Quantile Regression Analysis of Modifiable and Non-Modifiable Predictors of Stroke among Adults in South Africa
Delson Chikobvu1, Lyness Matizirofa2, *
Identifiers and Pagination:Year: 2021
First Page: 409
Last Page: 416
Publisher Id: TOPHJ-14-409
Article History:Received Date: 21/1/2021
Revision Received Date: 28/6/2021
Acceptance Date: 30/6/2021
Electronic publication date: 17/09/2021
Collection year: 2021
open-access license: This is an open access article distributed under the terms of the Creative Commons Attribution 4.0 International Public License (CC-BY 4.0), a copy of which is available at: https://creativecommons.org/licenses/by/4.0/legalcode. This license permits unrestricted use, distribution, and reproduction in any medium, provided the original author and source are credited.
Stroke is the second largest cause of mortality and long-term disability in South Africa (SA). Stroke is a multifactorial disease regulated by modifiable and non-modifiable predictors. Little is known about the stroke predictors in SA, particularly modifiable and non-modifiable. Identification of stroke predictors using appropriate statistical methods can help formulate appropriate health programs and policies aimed at reducing the stroke burden. This study aims to address important gaps in stroke literature i.e., identifying and quantifying stroke predictors through quantile regression analysis.

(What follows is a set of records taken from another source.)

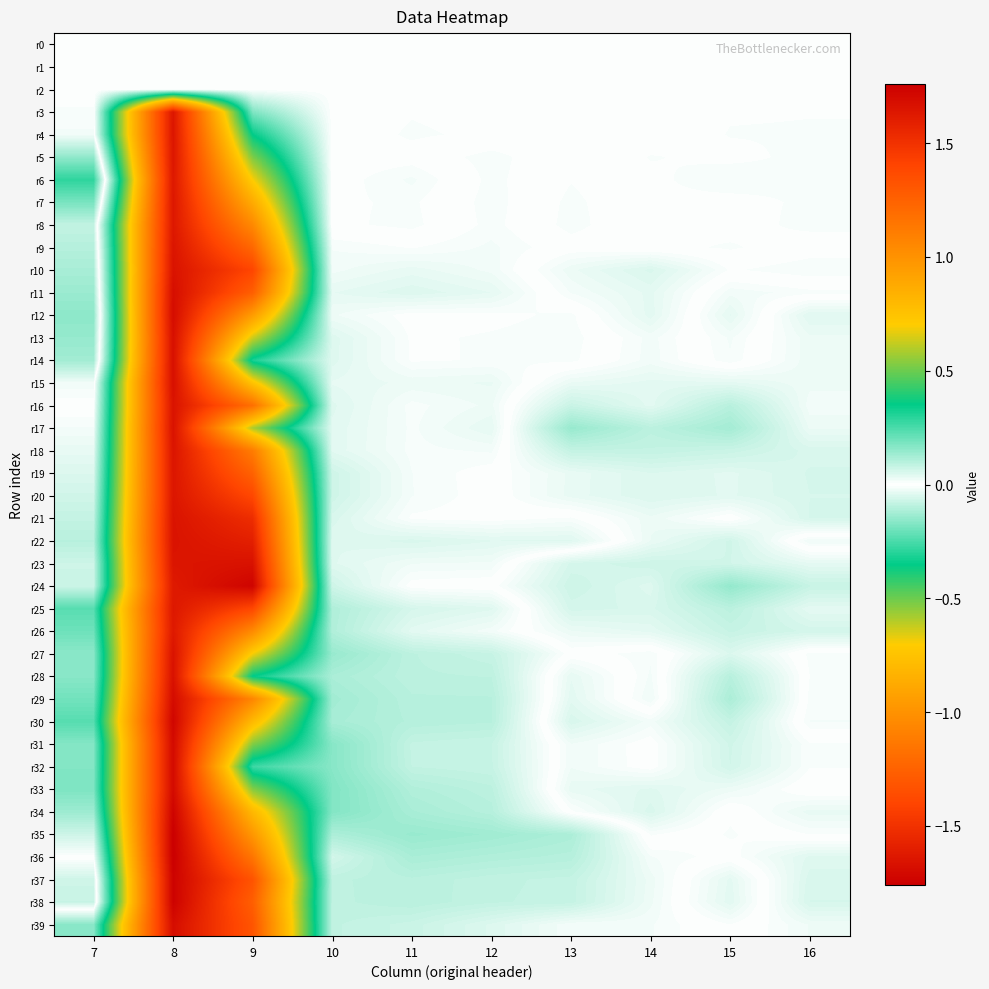

At which category is the sum across all series the highest?

8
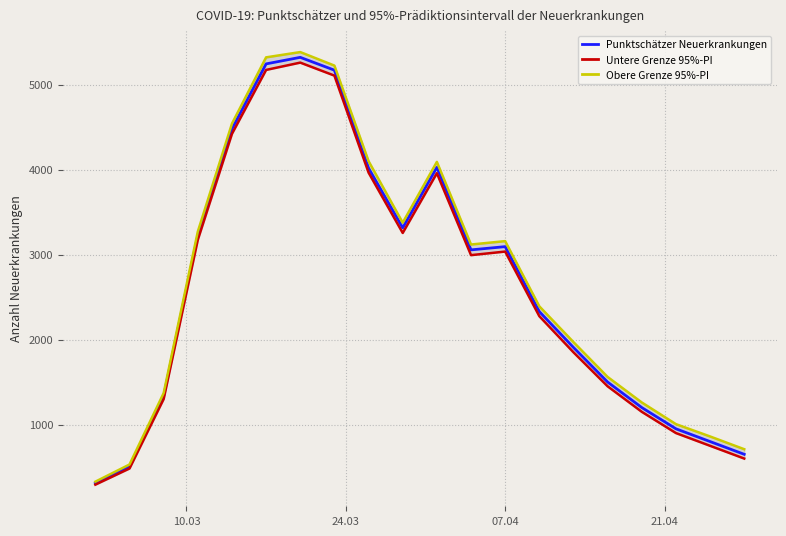

What is the sum of all Punktschätzer Neuerkrankungen values?

52424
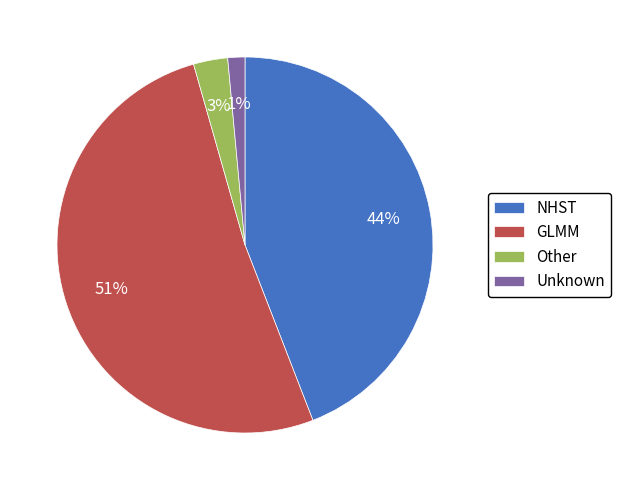

Between Unknown and GLMM, which is larger?

GLMM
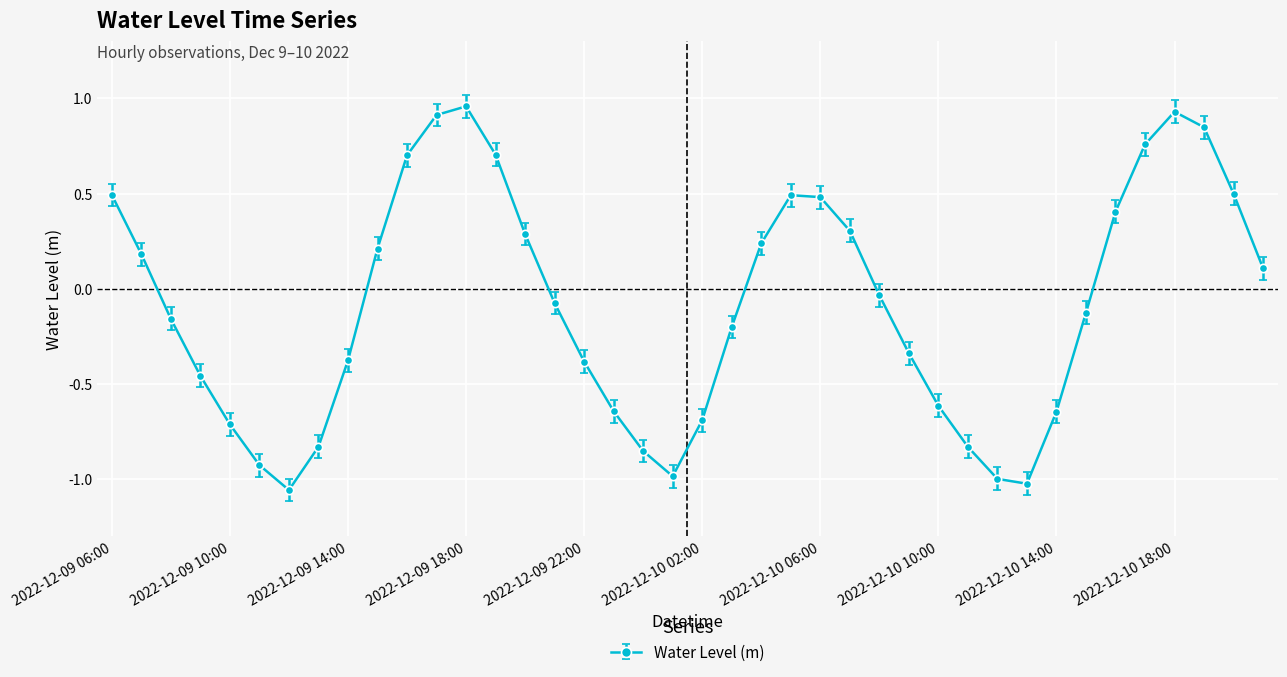

What is the difference between the maximum and minimum values?

2.0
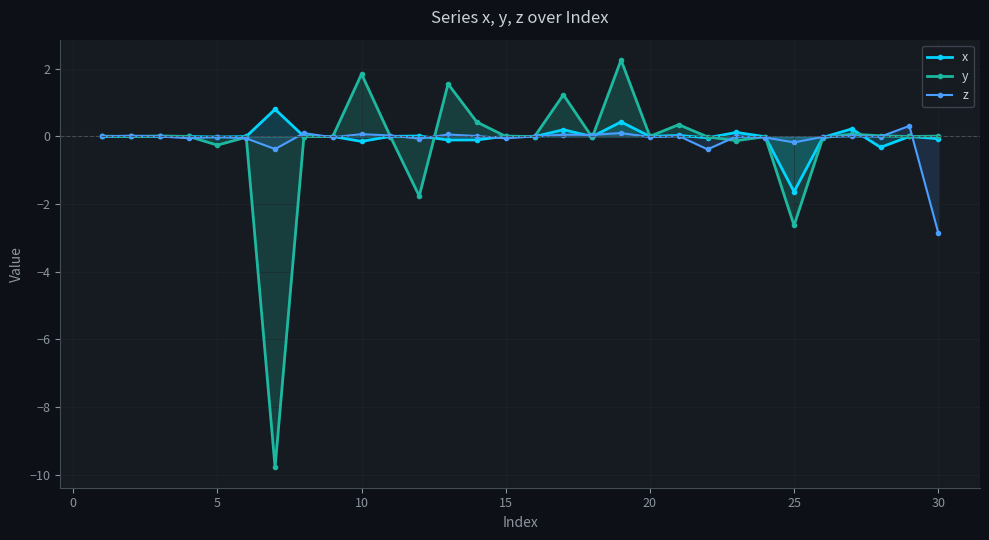

At which label is y closest to -3?

25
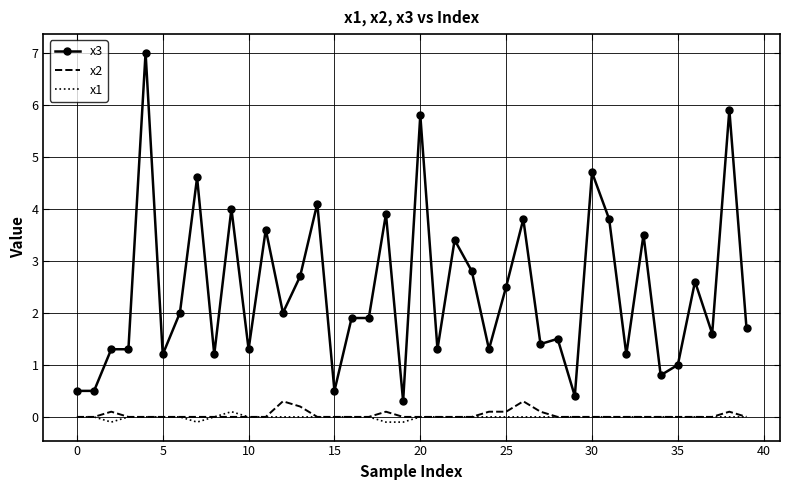

Which series has the widest spread of values?

x3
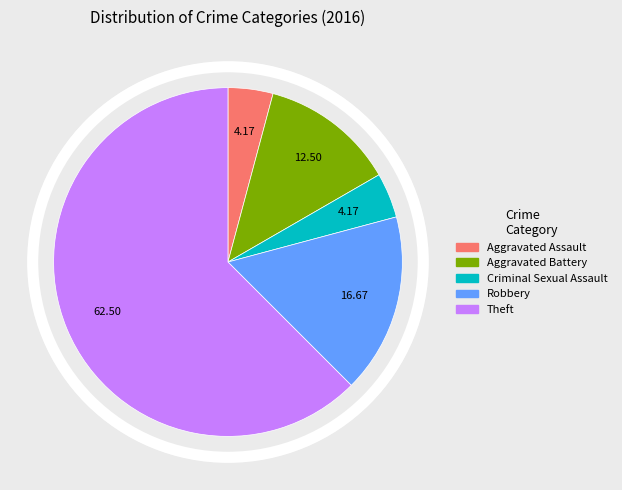

What is the ratio of the value at Theft to the value at Aggravated Assault?

15.0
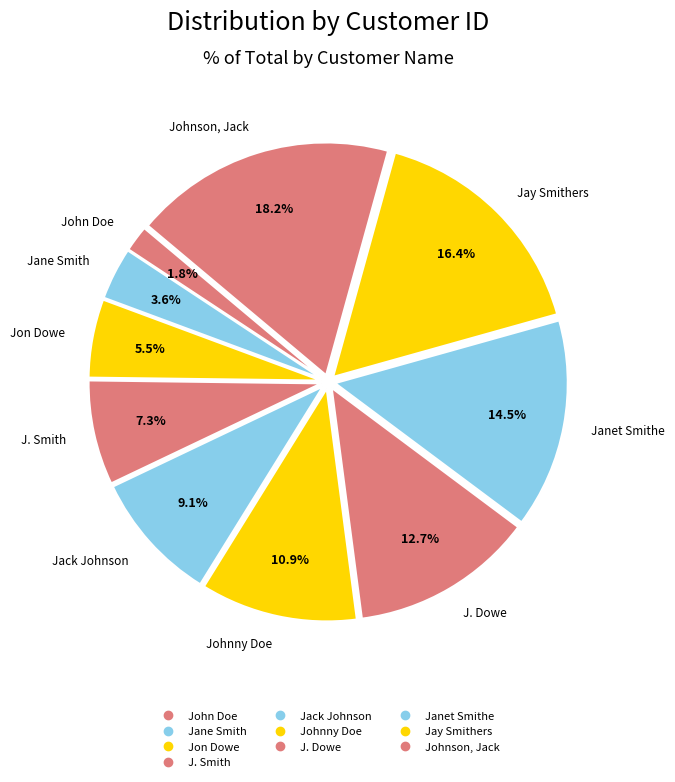

How many slices are in this pie chart?

10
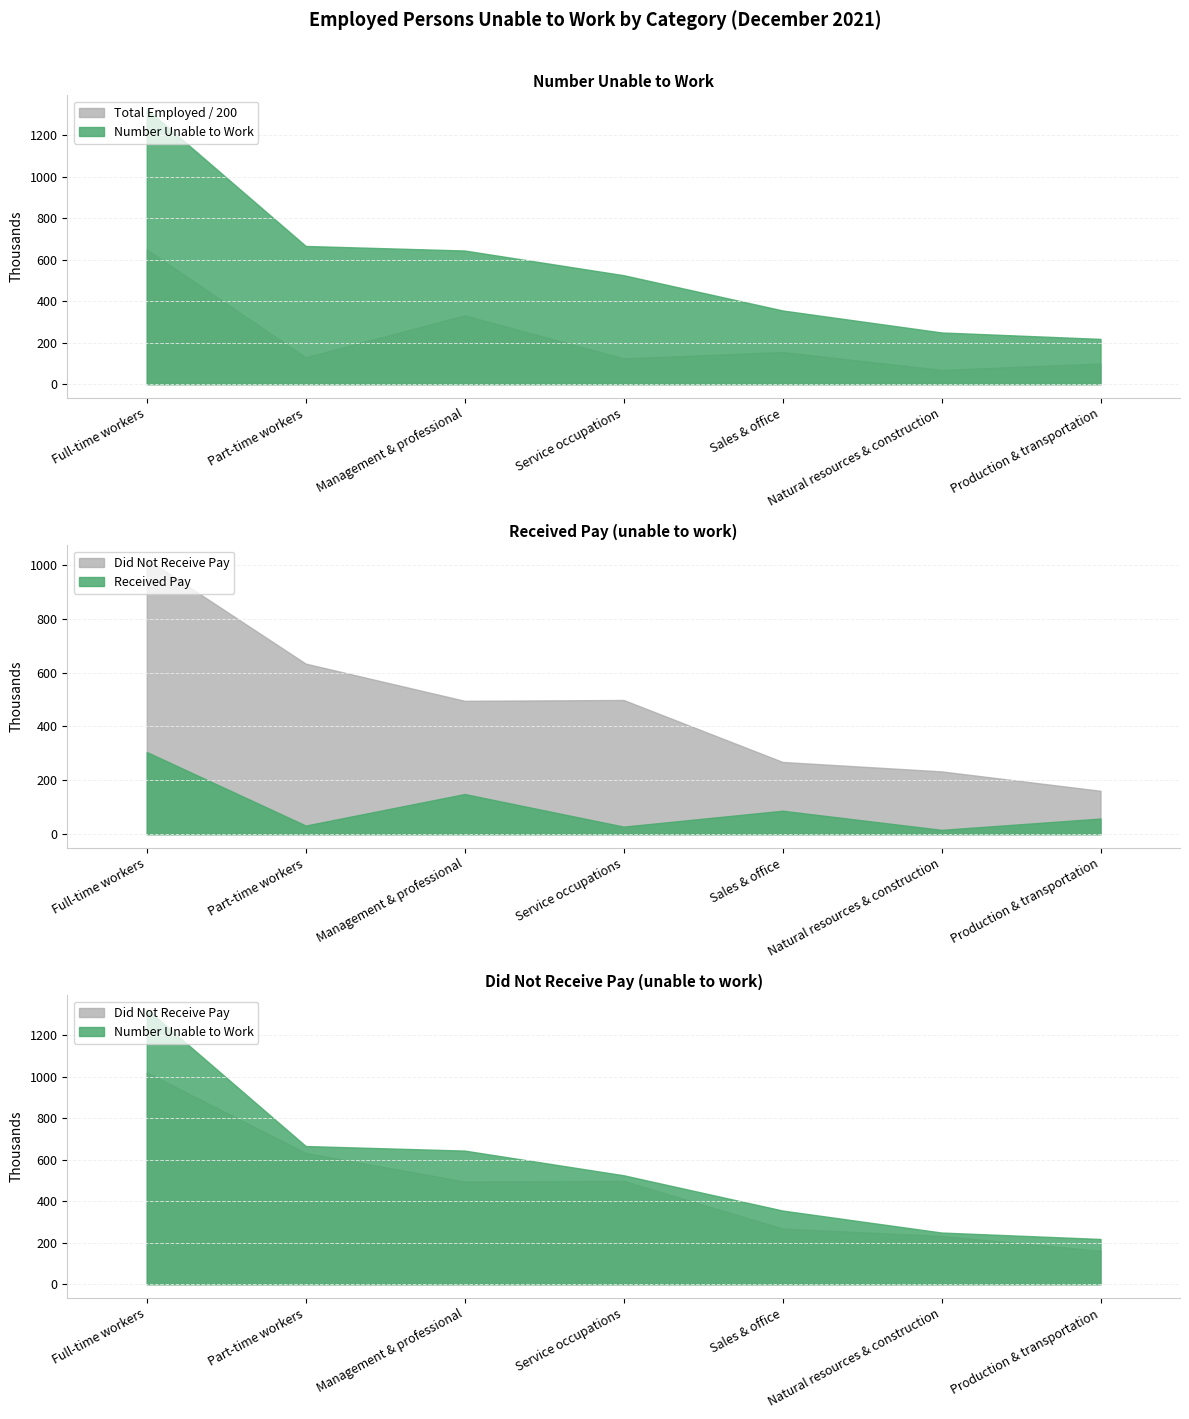

Is it true that Total employed equals 24821 at Service occupations?

True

A cross-sectional hospital-based study was used to identify and quantify stroke predictors in SA using 35730 individual patient data retrieved from selected private and public hospitals between January 2014 and December 2018. Ordinary logistic regression models often miss critical aspects of the relationship that may exist between stroke and its predictors. Quantile regression analysis was used to model the effects of each predictor on stroke distribution.
Of the 35730 cases of stroke, 22183 were diabetic. The dominant stroke predictors were diabetes, hypertension, heart problems, the female gender, higher age groups and black race. The age group 55-75 years, female gender and black race, had a bigger effect on stroke distribution at the lower upper quantiles. Diabetes, hypertension and cholesterol showed a significant impact on stroke distribution (p < 0.0001).
Most strokes are attributable to modifiable factors. Study findings will be used to raise awareness of modifiable predictors to prevent strokes. Regular screening and treatment are recommended for high-risk individuals with identified predictors in SA.